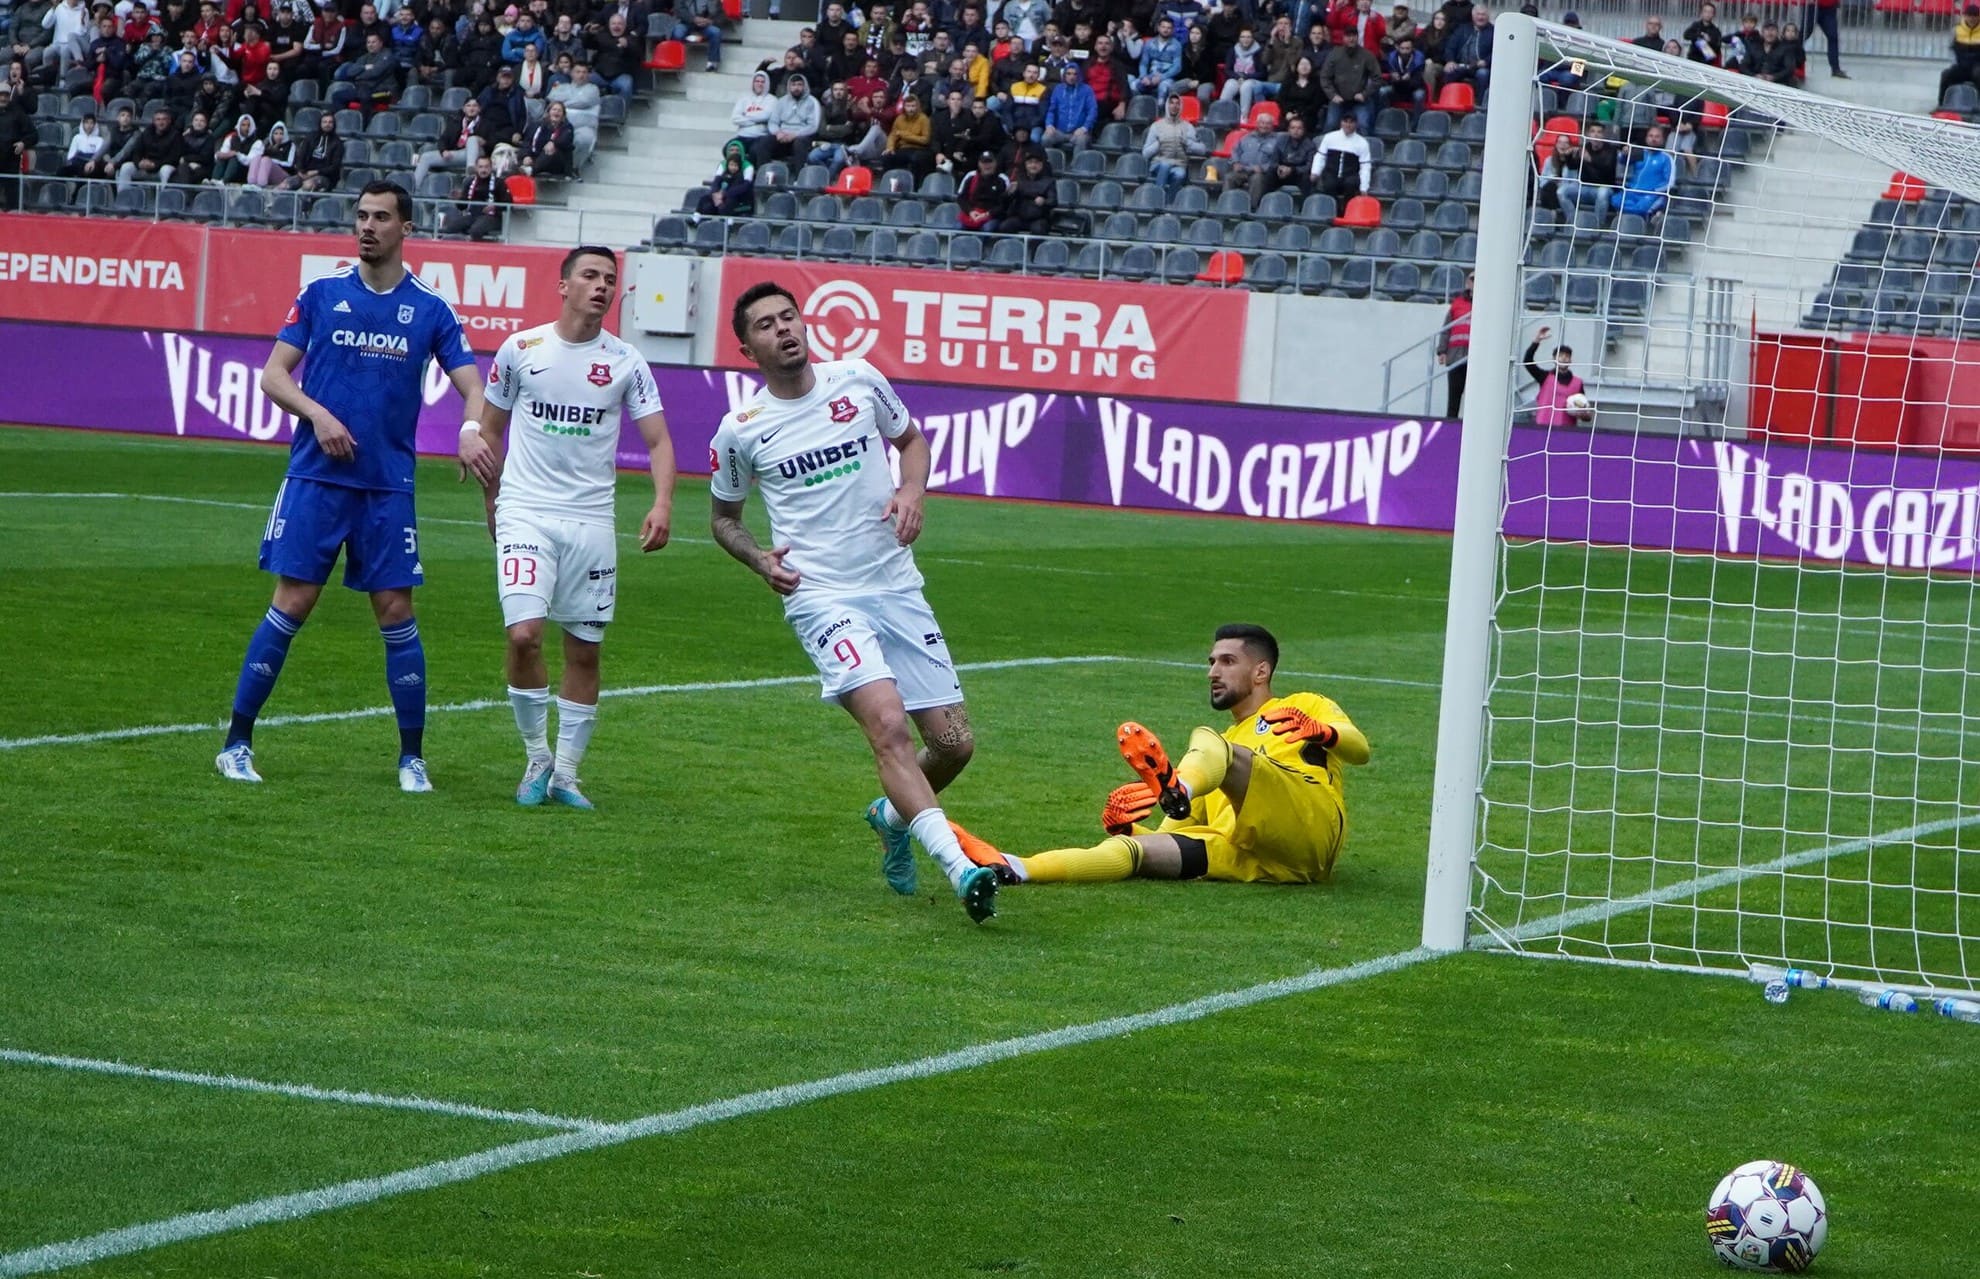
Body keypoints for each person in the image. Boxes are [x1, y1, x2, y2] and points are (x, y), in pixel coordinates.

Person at [711, 283, 997, 923]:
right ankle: (959, 867)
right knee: (889, 728)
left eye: (789, 316)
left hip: (895, 585)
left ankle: (892, 819)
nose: (783, 329)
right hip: (821, 596)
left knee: (953, 745)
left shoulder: (859, 380)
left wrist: (912, 491)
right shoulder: (742, 430)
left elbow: (913, 443)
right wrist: (758, 559)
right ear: (747, 347)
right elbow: (724, 519)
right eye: (765, 324)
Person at [216, 183, 486, 791]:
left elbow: (473, 385)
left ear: (405, 227)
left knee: (396, 611)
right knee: (293, 602)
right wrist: (318, 414)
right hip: (316, 477)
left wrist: (471, 428)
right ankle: (236, 743)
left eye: (381, 217)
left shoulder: (431, 310)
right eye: (361, 215)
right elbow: (273, 377)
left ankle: (412, 757)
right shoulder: (321, 293)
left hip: (387, 486)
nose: (368, 226)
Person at [458, 248, 673, 811]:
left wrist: (663, 502)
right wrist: (492, 500)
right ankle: (536, 756)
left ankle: (567, 775)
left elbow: (657, 441)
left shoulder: (626, 361)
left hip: (592, 521)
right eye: (590, 276)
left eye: (610, 279)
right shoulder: (522, 350)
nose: (602, 286)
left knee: (584, 652)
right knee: (524, 635)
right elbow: (492, 429)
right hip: (526, 510)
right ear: (564, 284)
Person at [949, 625, 1368, 888]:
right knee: (1136, 851)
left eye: (1227, 661)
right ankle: (1018, 868)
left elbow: (1360, 749)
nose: (1212, 672)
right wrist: (1131, 827)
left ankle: (1174, 786)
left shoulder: (1301, 705)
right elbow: (1177, 826)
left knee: (1213, 746)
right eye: (1210, 662)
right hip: (1259, 859)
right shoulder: (1216, 759)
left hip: (1310, 825)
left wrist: (1325, 733)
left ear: (1261, 672)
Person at [1320, 25, 1380, 131]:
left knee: (1363, 126)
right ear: (1343, 37)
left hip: (1360, 101)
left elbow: (1377, 78)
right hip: (1338, 99)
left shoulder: (1367, 55)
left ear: (1358, 37)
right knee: (1330, 125)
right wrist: (1332, 95)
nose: (1351, 39)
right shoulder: (1334, 54)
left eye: (1354, 36)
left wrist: (1364, 94)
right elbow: (1324, 77)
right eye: (1348, 36)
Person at [1523, 325, 1584, 427]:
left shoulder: (1578, 383)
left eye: (1567, 356)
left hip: (1568, 432)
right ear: (1554, 358)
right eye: (1560, 356)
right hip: (1542, 428)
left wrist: (1584, 414)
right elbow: (1527, 361)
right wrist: (1536, 341)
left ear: (1570, 360)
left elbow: (1583, 408)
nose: (1563, 358)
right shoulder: (1544, 377)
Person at [1140, 89, 1202, 189]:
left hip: (1178, 165)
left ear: (1180, 106)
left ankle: (1169, 201)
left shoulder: (1187, 126)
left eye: (1177, 103)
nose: (1174, 106)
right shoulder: (1156, 126)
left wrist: (1187, 142)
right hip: (1159, 164)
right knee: (1165, 165)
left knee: (1181, 174)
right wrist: (1159, 143)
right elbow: (1145, 153)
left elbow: (1202, 149)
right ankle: (1158, 194)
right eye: (1171, 103)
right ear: (1167, 105)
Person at [755, 70, 819, 165]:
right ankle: (762, 173)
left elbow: (813, 126)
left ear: (804, 86)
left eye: (799, 85)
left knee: (799, 143)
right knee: (764, 141)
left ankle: (799, 178)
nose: (796, 88)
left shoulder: (812, 102)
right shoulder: (782, 101)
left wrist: (795, 134)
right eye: (793, 85)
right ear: (789, 87)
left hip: (801, 136)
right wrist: (778, 133)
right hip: (783, 135)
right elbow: (773, 122)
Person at [443, 151, 511, 236]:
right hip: (472, 216)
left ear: (491, 168)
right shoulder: (469, 181)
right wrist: (458, 199)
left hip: (492, 217)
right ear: (476, 168)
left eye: (486, 167)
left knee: (475, 231)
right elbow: (462, 207)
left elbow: (508, 203)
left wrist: (494, 207)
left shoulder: (499, 182)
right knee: (450, 228)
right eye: (481, 167)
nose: (483, 170)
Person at [1611, 124, 1672, 217]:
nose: (1653, 139)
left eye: (1657, 136)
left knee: (1642, 207)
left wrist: (1653, 190)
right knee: (1615, 200)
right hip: (1633, 191)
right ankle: (1644, 211)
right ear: (1646, 138)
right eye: (1651, 136)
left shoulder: (1666, 158)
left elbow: (1669, 182)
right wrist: (1624, 154)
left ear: (1662, 140)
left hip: (1650, 194)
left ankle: (1635, 212)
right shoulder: (1640, 152)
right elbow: (1622, 161)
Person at [1436, 269, 1472, 419]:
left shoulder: (1486, 304)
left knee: (1473, 398)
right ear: (1468, 283)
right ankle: (1451, 426)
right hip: (1456, 356)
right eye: (1473, 279)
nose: (1475, 282)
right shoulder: (1457, 303)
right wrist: (1442, 351)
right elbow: (1446, 329)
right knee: (1454, 397)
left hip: (1474, 359)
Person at [1225, 110, 1283, 204]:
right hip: (1243, 170)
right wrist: (1235, 162)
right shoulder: (1247, 137)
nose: (1264, 126)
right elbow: (1235, 151)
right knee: (1229, 177)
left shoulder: (1278, 141)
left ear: (1272, 126)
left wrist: (1263, 168)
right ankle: (1227, 204)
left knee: (1257, 179)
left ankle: (1252, 208)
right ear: (1257, 124)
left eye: (1268, 124)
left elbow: (1277, 160)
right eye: (1262, 123)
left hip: (1262, 173)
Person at [1311, 109, 1369, 199]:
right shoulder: (1329, 137)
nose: (1348, 125)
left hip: (1350, 175)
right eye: (1345, 122)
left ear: (1356, 124)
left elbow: (1365, 166)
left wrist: (1364, 187)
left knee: (1351, 184)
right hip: (1331, 173)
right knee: (1329, 184)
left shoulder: (1362, 142)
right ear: (1341, 123)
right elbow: (1320, 156)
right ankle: (1334, 209)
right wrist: (1315, 172)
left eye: (1351, 122)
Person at [1040, 59, 1095, 148]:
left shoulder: (1087, 90)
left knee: (1081, 140)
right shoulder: (1058, 89)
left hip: (1079, 131)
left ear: (1079, 75)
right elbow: (1051, 110)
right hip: (1059, 131)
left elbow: (1092, 111)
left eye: (1075, 74)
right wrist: (1049, 125)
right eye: (1068, 74)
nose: (1072, 77)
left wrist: (1084, 128)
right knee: (1045, 138)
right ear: (1064, 75)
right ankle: (1048, 161)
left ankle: (1078, 162)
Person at [1003, 145, 1054, 233]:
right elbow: (1006, 200)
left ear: (1041, 165)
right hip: (1019, 217)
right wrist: (1009, 192)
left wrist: (1044, 201)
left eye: (1036, 162)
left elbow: (1053, 201)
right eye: (1030, 162)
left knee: (1038, 229)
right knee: (1005, 226)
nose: (1033, 165)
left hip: (1038, 219)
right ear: (1026, 165)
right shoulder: (1019, 179)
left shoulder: (1049, 181)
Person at [1135, 14, 1180, 104]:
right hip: (1151, 75)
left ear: (1172, 30)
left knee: (1163, 87)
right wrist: (1143, 77)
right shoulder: (1149, 43)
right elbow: (1143, 63)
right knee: (1134, 85)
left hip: (1168, 77)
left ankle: (1160, 113)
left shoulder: (1176, 45)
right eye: (1163, 27)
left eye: (1169, 28)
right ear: (1158, 27)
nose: (1165, 30)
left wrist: (1162, 77)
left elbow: (1177, 67)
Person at [956, 146, 1006, 228]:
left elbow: (1003, 205)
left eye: (990, 162)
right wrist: (970, 211)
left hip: (992, 215)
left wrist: (987, 214)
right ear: (979, 164)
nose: (987, 165)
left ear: (995, 163)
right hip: (972, 213)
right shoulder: (971, 176)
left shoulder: (1002, 179)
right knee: (958, 227)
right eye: (984, 162)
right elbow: (961, 198)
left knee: (987, 228)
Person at [671, 0, 724, 71]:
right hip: (685, 22)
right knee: (677, 33)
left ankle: (712, 63)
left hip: (705, 24)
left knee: (716, 32)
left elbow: (721, 14)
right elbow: (679, 10)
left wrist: (710, 21)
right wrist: (694, 19)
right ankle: (675, 61)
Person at [695, 148, 752, 214]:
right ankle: (696, 217)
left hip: (731, 197)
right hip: (719, 195)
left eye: (735, 165)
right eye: (731, 165)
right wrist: (715, 194)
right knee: (704, 199)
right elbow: (716, 183)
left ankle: (727, 221)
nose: (733, 167)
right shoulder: (724, 174)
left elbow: (735, 189)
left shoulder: (739, 176)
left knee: (727, 205)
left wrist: (722, 194)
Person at [1943, 3, 1980, 102]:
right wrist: (1954, 63)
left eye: (1975, 16)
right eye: (1969, 16)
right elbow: (1950, 48)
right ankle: (1941, 104)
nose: (1972, 19)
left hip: (1977, 66)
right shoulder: (1956, 30)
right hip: (1960, 65)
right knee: (1946, 75)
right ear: (1965, 16)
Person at [246, 118, 295, 185]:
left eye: (281, 133)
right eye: (276, 133)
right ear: (272, 135)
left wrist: (272, 161)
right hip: (266, 173)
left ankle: (261, 185)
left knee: (266, 160)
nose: (278, 136)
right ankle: (251, 183)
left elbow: (290, 164)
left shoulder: (290, 145)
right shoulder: (267, 145)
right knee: (256, 158)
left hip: (284, 174)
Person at [1802, 0, 1844, 78]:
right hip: (1812, 5)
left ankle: (1835, 69)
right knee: (1804, 34)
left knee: (1833, 37)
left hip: (1829, 6)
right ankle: (1790, 60)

* * *

The exact lines of the material above starting at the one that contains "left hip: (1360, 101)" and ending at the one that contains "right ear: (1554, 358)" are what to retype; leave out everything else.

• WRITTEN RESPONSE:
left hip: (1360, 101)
left elbow: (1377, 78)
right hip: (1338, 99)
left shoulder: (1367, 55)
left ear: (1358, 37)
right knee: (1330, 125)
right wrist: (1332, 95)
nose: (1351, 39)
right shoulder: (1334, 54)
left eye: (1354, 36)
left wrist: (1364, 94)
right elbow: (1324, 77)
right eye: (1348, 36)
Person at [1523, 325, 1584, 427]:
left shoulder: (1578, 383)
left eye: (1567, 356)
left hip: (1568, 432)
right ear: (1554, 358)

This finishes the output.